Toute une part de l’œuvre de Roland Barthes pourrait être réinterrogée selon son rapport à la répétition, tant les indices foisonnent ici et là, pour attester de l’idée que rien dans son parcours ne pouvait le conduire à séjourner sur un territoire. Cette tendance au déplacement continuel, fort bien analysée par Stephen Heath semble consubstantielle à son rapport à l’écriture. « Cette première fois », « ce premier moment » révélateurs d’enchantements magiques, déjouent l’exploitation éxagérée du motif. Barthes essaye des formes, des figures sans l’ambition d’en écrire le tout , et le nouveau, l’inconfort dont son oeuvre témoigne est ce renvoi de texte à texte, de connotation à connotation comme si le texte dissertatif était frappé d’une immobilité définitive. Dans les fragments de Barthes, la mort rencontre le mouvement ; quand il commence un autre texte, c’est chaque fois l’Autre du texte qu’il remet en jeu. D’ailleurs, les joueurs ne partagent-ils pas cette même compulsion, comme Barthes, ils semblent frappés d’une IPP (Incapacité Permanente et Partielle) qui les pousse encore et toujours à obéir aux lois du désir, à sa relance. Quoiqu’on pense, cette posture n’est pas copiable, (même si elle favorise l’identification) elle tient au corps de Roland Barthes, à son raport au nouveau. En la circonstance, il s’agit moins d’affirmer un modèle que de mettre au jour le chiffre d’un fonctionnement qui lui permit de ne pas consister dans un type d’écriture.

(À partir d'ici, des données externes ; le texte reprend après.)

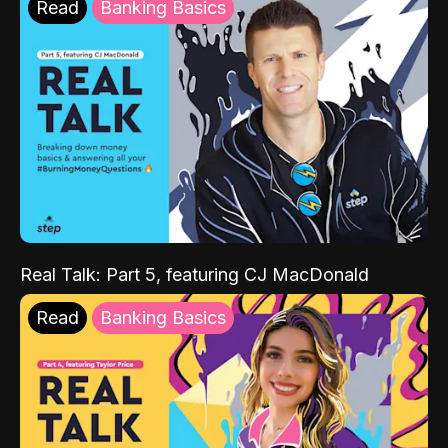
Read
Banking Basics
Real Talk: Part 5, featuring CJ MacDonald
Read
Banking Basics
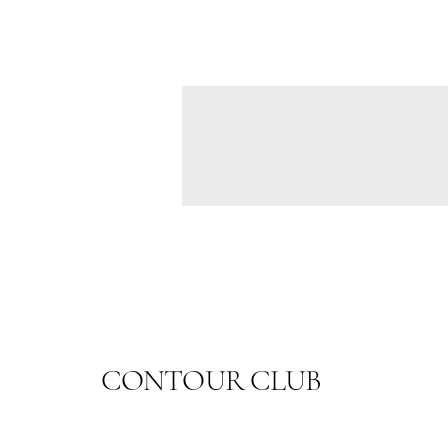
CONTOUR CLUB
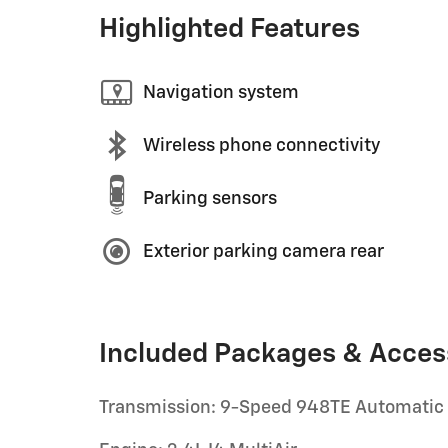
Highlighted Features
Navigation system
Wireless phone connectivity
Parking sensors
Exterior parking camera rear
Included Packages & Acces
Transmission: 9-Speed 948TE Automatic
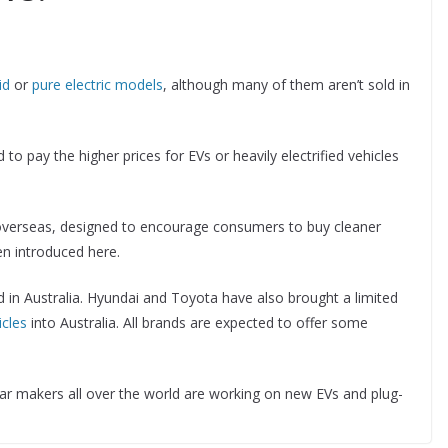
id
or
pure electric models
, although many of them aren’t sold in
 to pay the higher prices for EVs or heavily electrified vehicles
verseas, designed to encourage consumers to buy cleaner
en introduced here.
d in Australia. Hyundai and Toyota have also brought a limited
icles
into Australia. All brands are expected to offer some
ar makers all over the world are working on new EVs and plug-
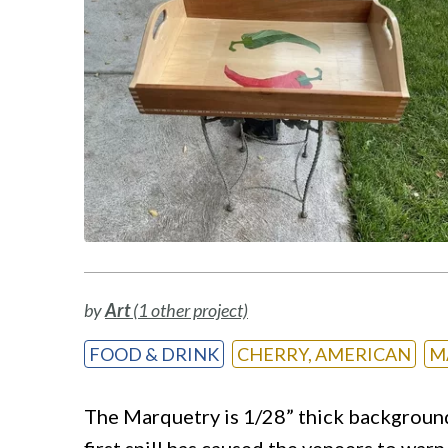
by
Art
(1 other project)
FOOD & DRINK
CHERRY, AMERICAN
M
The Marquetry is 1/28” thick background
first spill has caused the veneers to war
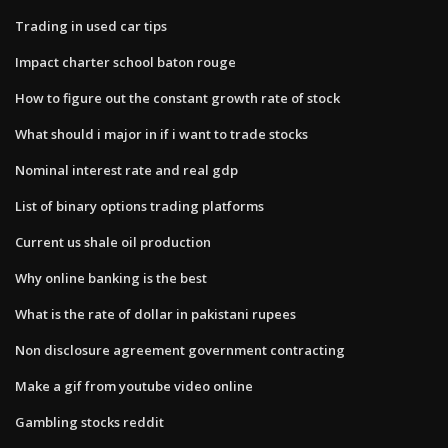
Trading in used car tips
Impact charter school baton rouge
How to figure out the constant growth rate of stock
What should i major in if i want to trade stocks
Nominal interest rate and real gdp
List of binary options trading platforms
Current us shale oil production
Why online banking is the best
What is the rate of dollar in pakistani rupees
Non disclosure agreement government contracting
Make a gif from youtube video online
Gambling stocks reddit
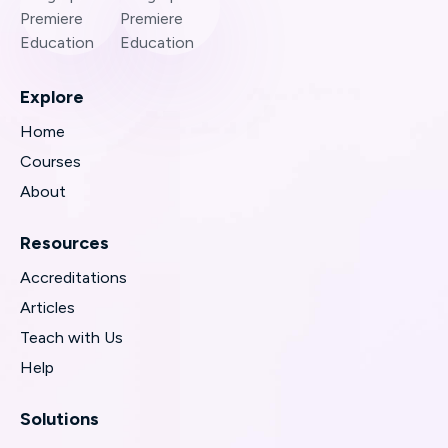
Explore
Home
Courses
About
Resources
Accreditations
Articles
Teach with Us
Help
Solutions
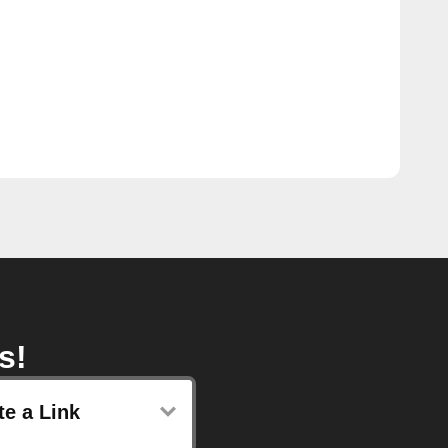
s!
te a Link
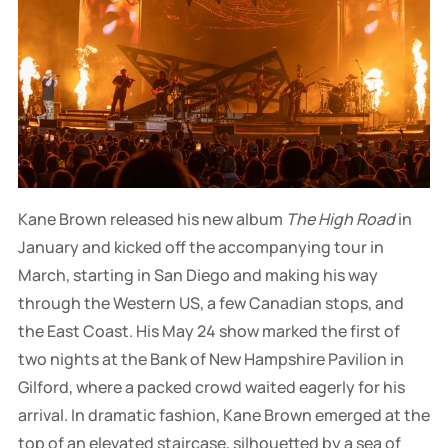
Kane Brown released his new album
The High Road
in
January and kicked off the accompanying tour in
March, starting in San Diego and making his way
through the Western US, a few Canadian stops, and
the East Coast. His May 24 show marked the first of
two nights at the Bank of New Hampshire Pavilion in
Gilford, where a packed crowd waited eagerly for his
arrival. In dramatic fashion, Kane Brown emerged at the
top of an elevated staircase, silhouetted by a sea of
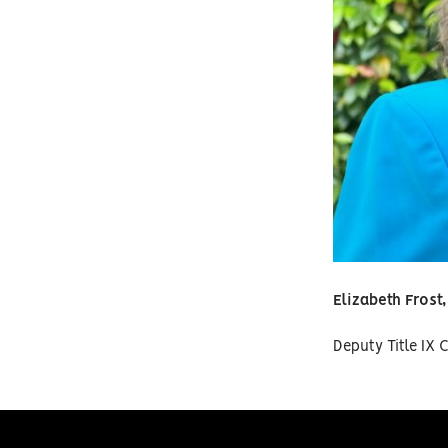
Elizabeth Frost
Deputy Title IX 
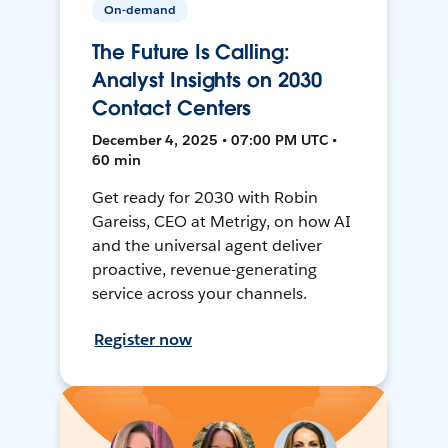
On-demand
The Future Is Calling:
Analyst Insights on 2030
Contact Centers
December 4, 2025 • 07:00 PM UTC •
60 min
Get ready for 2030 with Robin
Gareiss, CEO at Metrigy, on how AI
and the universal agent deliver
proactive, revenue-generating
service across your channels.
Register now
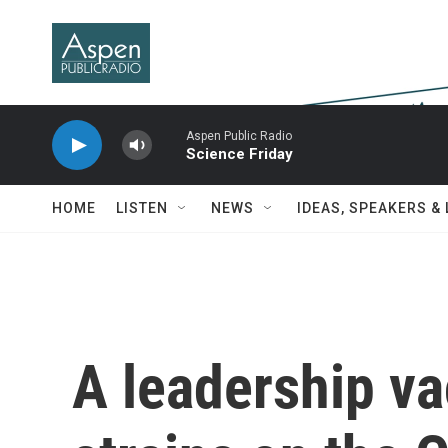
Skip to main content
Aspen Public Radio
Science Friday
HOME
LISTEN
NEWS
IDEAS, SPEAKERS &
A leadership v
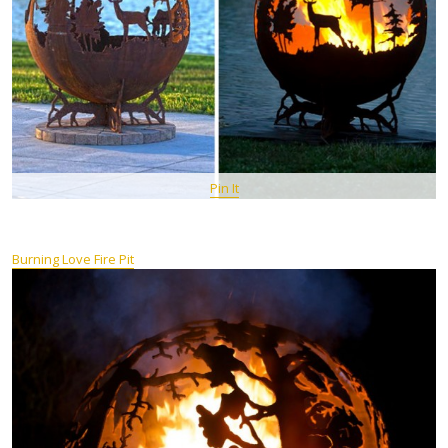
Pin It
Burning Love Fire Pit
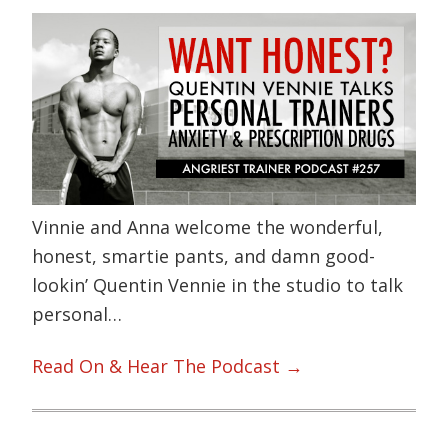
Vinnie and Anna welcome the wonderful,
honest, smartie pants, and damn good-
lookin’ Quentin Vennie in the studio to talk
personal…
Read On & Hear The Podcast →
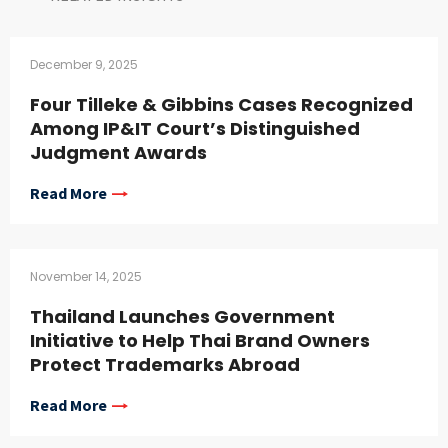
December 9, 2025
Four Tilleke & Gibbins Cases Recognized
Among IP&IT Court’s Distinguished
Judgment Awards
Read More
November 14, 2025
Thailand Launches Government
Initiative to Help Thai Brand Owners
Protect Trademarks Abroad
Read More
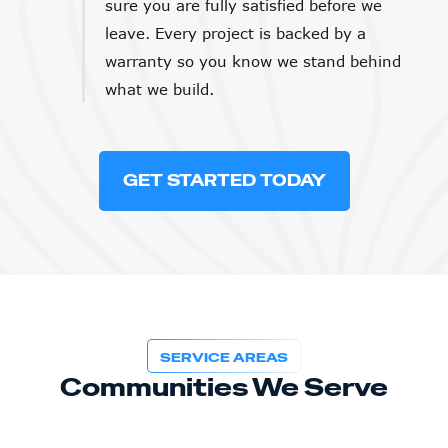
sure you are fully satisfied before we
leave. Every project is backed by a
warranty so you know we stand behind
what we build.
GET STARTED TODAY
SERVICE AREAS
Communities We Serve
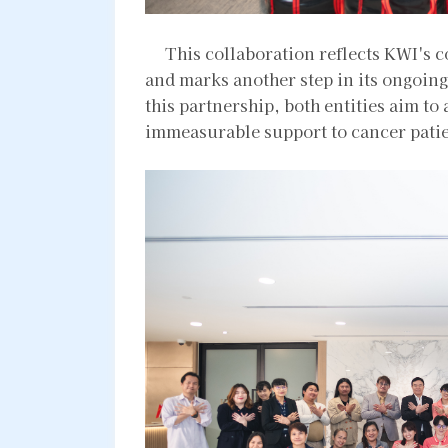
This collaboration reflects KWI's c
and marks another step in its ongoin
this partnership, both entities aim to
immeasurable support to cancer patie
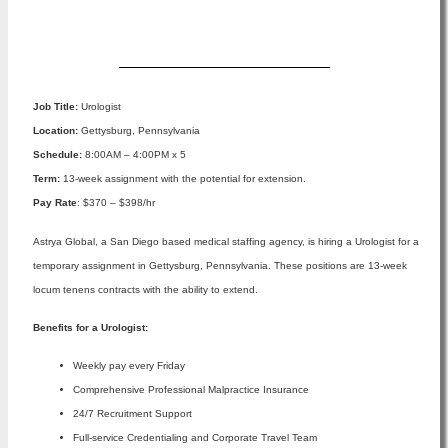
Apply Now
Job Title:
Urologist
Location:
Gettysburg, Pennsylvania
Schedule:
8:00AM – 4:00PM x 5
Term:
13-week assignment with the potential for extension.
Pay Rate
: $370 – $398/hr
Astrya Global, a San Diego based medical staffing agency, is hiring a Urologist for a
temporary assignment in Gettysburg, Pennsylvania. These positions are 13-week
locum tenens contracts with the ability to extend.
Benefits for a Urologist:
Weekly pay every Friday
Comprehensive Professional Malpractice Insurance
24/7 Recruitment Support
Full-service Credentialing and Corporate Travel Team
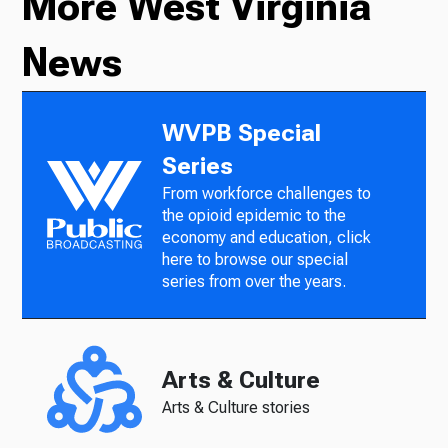
More West Virginia
News
WVPB Special
Series
From workforce challenges to
the opioid epidemic to the
economy and education, click
here to browse our special
series from over the years.
Arts & Culture
Arts & Culture stories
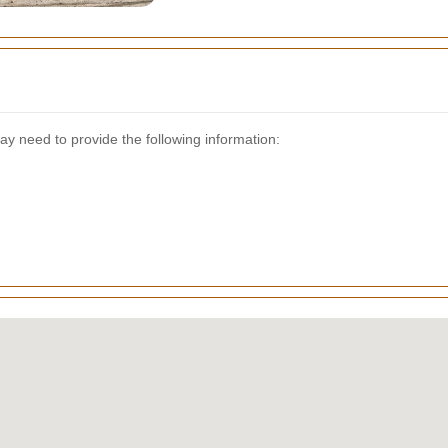
y need to provide the following information:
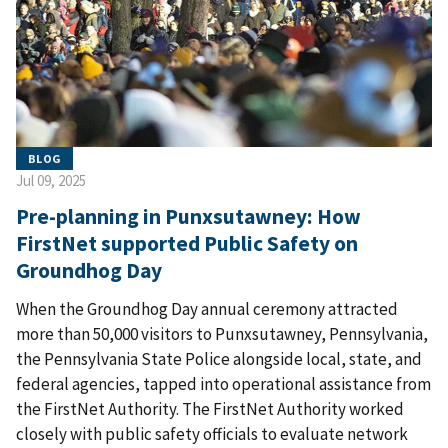
BLOG
Jul 09, 2025
Pre-planning in Punxsutawney: How
FirstNet supported Public Safety on
Groundhog Day
When the Groundhog Day annual ceremony attracted
more than 50,000 visitors to Punxsutawney, Pennsylvania,
the Pennsylvania State Police alongside local, state, and
federal agencies, tapped into operational assistance from
the FirstNet Authority. The FirstNet Authority worked
closely with public safety officials to evaluate network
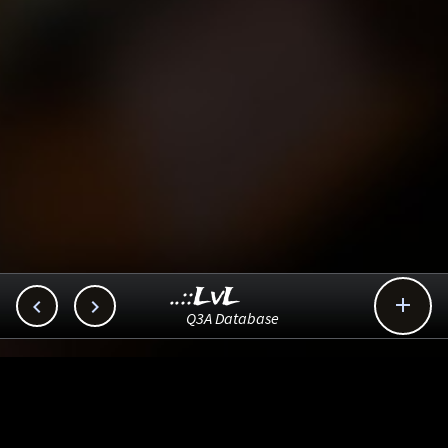
..::LvL



Q3A Database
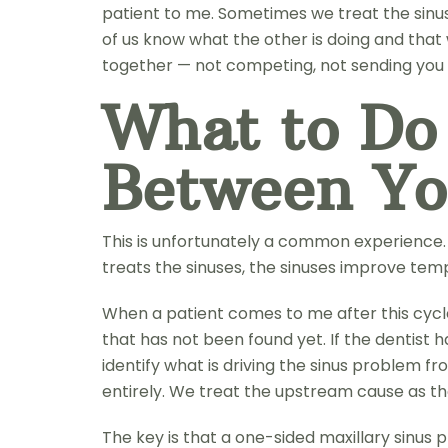
patient to me. Sometimes we treat the sinus
of us know what the other is doing and that 
together — not competing, not sending you b
What to Do
Between Yo
This is unfortunately a common experience. T
treats the sinuses, the sinuses improve tem
When a patient comes to me after this cycle,
that has not been found yet. If the dentist 
identify what is driving the sinus problem fr
entirely. We treat the upstream cause as t
The key is that a one-sided maxillary sinus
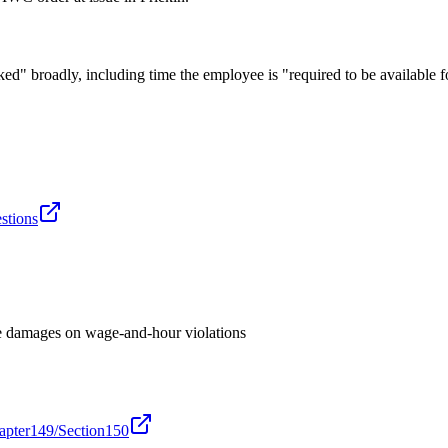
 broadly, including time the employee is "required to be available 
estions
e damages on wage-and-hour violations
hapter149/Section150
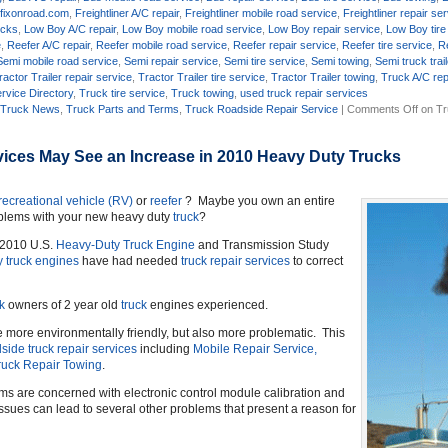
,
fixonroad.com
,
Freightliner A/C repair
,
Freightliner mobile road service
,
Freightliner repair se
ucks
,
Low Boy A/C repair
,
Low Boy mobile road service
,
Low Boy repair service
,
Low Boy tire
e
,
Reefer A/C repair
,
Reefer mobile road service
,
Reefer repair service
,
Reefer tire service
,
R
Semi mobile road service
,
Semi repair service
,
Semi tire service
,
Semi towing
,
Semi truck trail
ractor Trailer repair service
,
Tractor Trailer tire service
,
Tractor Trailer towing
,
Truck A/C rep
rvice Directory
,
Truck tire service
,
Truck towing
,
used truck repair services
,
Truck News
,
Truck Parts and Terms
,
Truck Roadside Repair Service
|
Comments Off
on Tr
ices May See an Increase in 2010 Heavy Duty Trucks
recreational vehicle (RV)
or
reefer
? Maybe you own an entire
oblems with your new heavy duty
truck
?
s 2010 U.S.
Heavy-Duty Truck Engine
and Transmission Study
y truck engines
have had needed
truck repair services
to correct
k
owners of 2 year old
truck
engines experienced.
 more environmentally friendly, but also more problematic. This
side truck repair services
including
Mobile Repair Service,
ruck Repair Towing
.
s are concerned with electronic control module calibration and
ssues can lead to several other problems that present a reason for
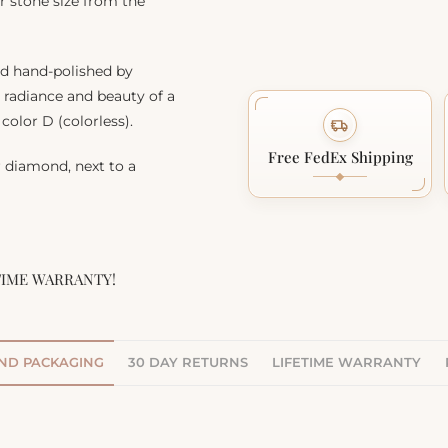
r stone size from the
nd hand-polished by
, radiance and beauty of a
color D (colorless).
Free FedEx Shipping
r diamond, next to a
TIME WARRANTY!
AND PACKAGING
30 DAY RETURNS
LIFETIME WARRANTY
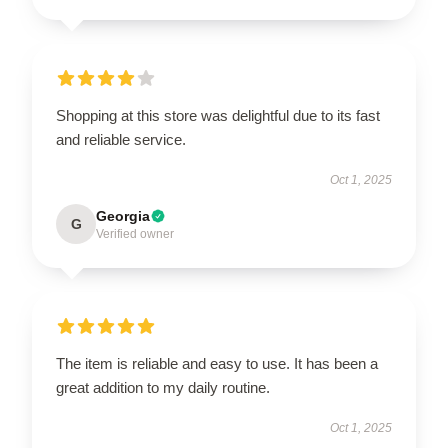
Shopping at this store was delightful due to its fast
and reliable service.
Oct 1, 2025
Georgia
G
Verified owner
The item is reliable and easy to use. It has been a
great addition to my daily routine.
Oct 1, 2025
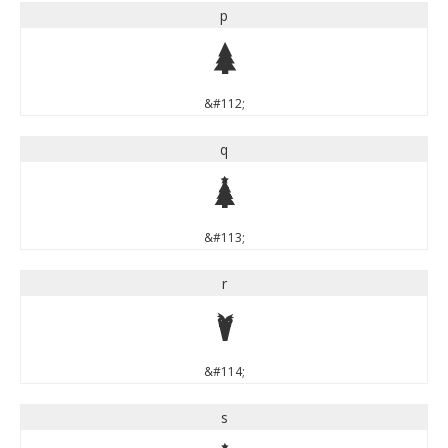
p
p
&#112;
q
q
&#113;
r
r
&#114;
s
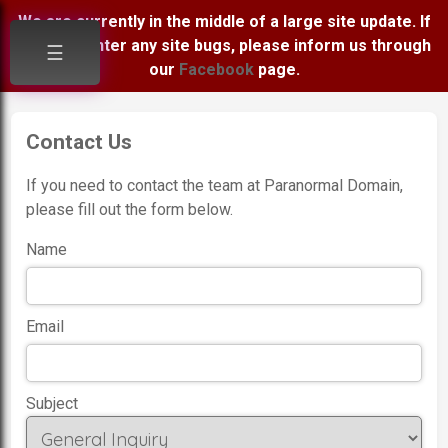
We are currently in the middle of a large site update. If
you encounter any site bugs, please inform us through
☰
our
Facebook
page.
Contact Us
If you need to contact the team at Paranormal Domain,
please fill out the form below.
Name
Email
Subject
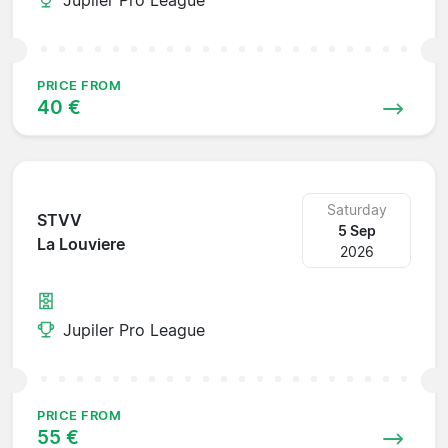
PRICE FROM
40 €
Saturday
STVV
5 Sep
La Louviere
2026
Jupiler Pro League
PRICE FROM
55 €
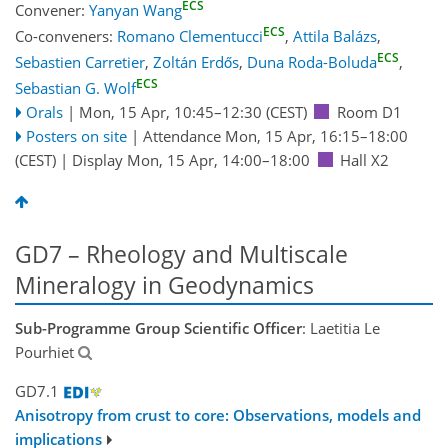
ECS
Convener:
Yanyan Wang
ECS
Co-conveners:
Romano Clementucci
,
Attila Balázs
,
ECS
Sebastien Carretier
,
Zoltán Erdős
,
Duna Roda-Boluda
,
ECS
Sebastian G. Wolf
Orals
|
Mon, 15 Apr, 10:45
–12:30
(CEST)
Room D1
Posters on site
|
Attendance
Mon, 15 Apr, 16:15
–18:00
(CEST)
|
Display Mon, 15 Apr, 14:00–18:00
Hall X2
GD7 – Rheology and Multiscale
Mineralogy in Geodynamics
Sub-Programme Group Scientific Officer
: Laetitia Le
Pourhiet
GD7.1
Anisotropy from crust to core: Observations, models and
implications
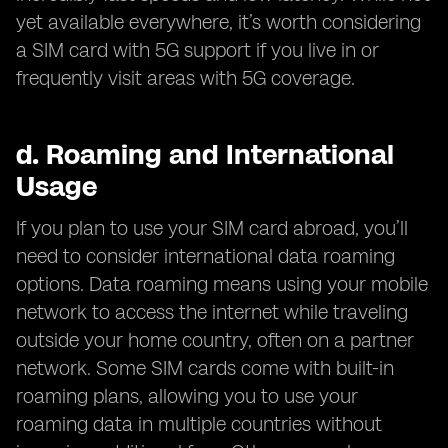
yet available everywhere, it’s worth considering
a SIM card with 5G support if you live in or
frequently visit areas with 5G coverage.
d.
Roaming and International
Usage
If you plan to use your SIM card abroad, you’ll
need to consider international data roaming
options. Data roaming means using your mobile
network to access the internet while traveling
outside your home country, often on a partner
network. Some SIM cards come with built-in
roaming plans, allowing you to use your
roaming data in multiple countries without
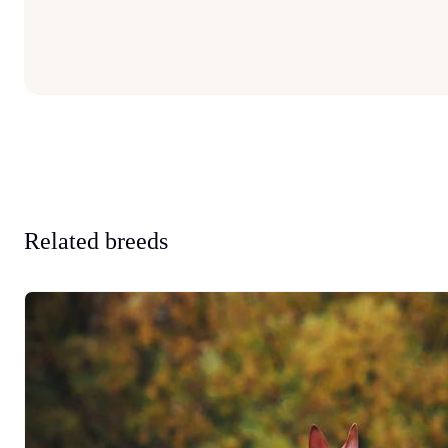
Related breeds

Quand, par exemple, le Nouvel Observateur lui demanda en 79 d’assurer une chronique, il ne s’agissait pas pour lui de reprendre l’expérience engagée avec les Mythologies, de faire « à la manière de… », même s’il travailla à prés de trente ans sur des objets de société. (Roland Barthes avait trop fait sienne la conception de l’Histoire défendue par Ganbatista Vico pour reprendre tel quel un mode d’écriture qui fit date dans l’histoire de la sémiologie en France).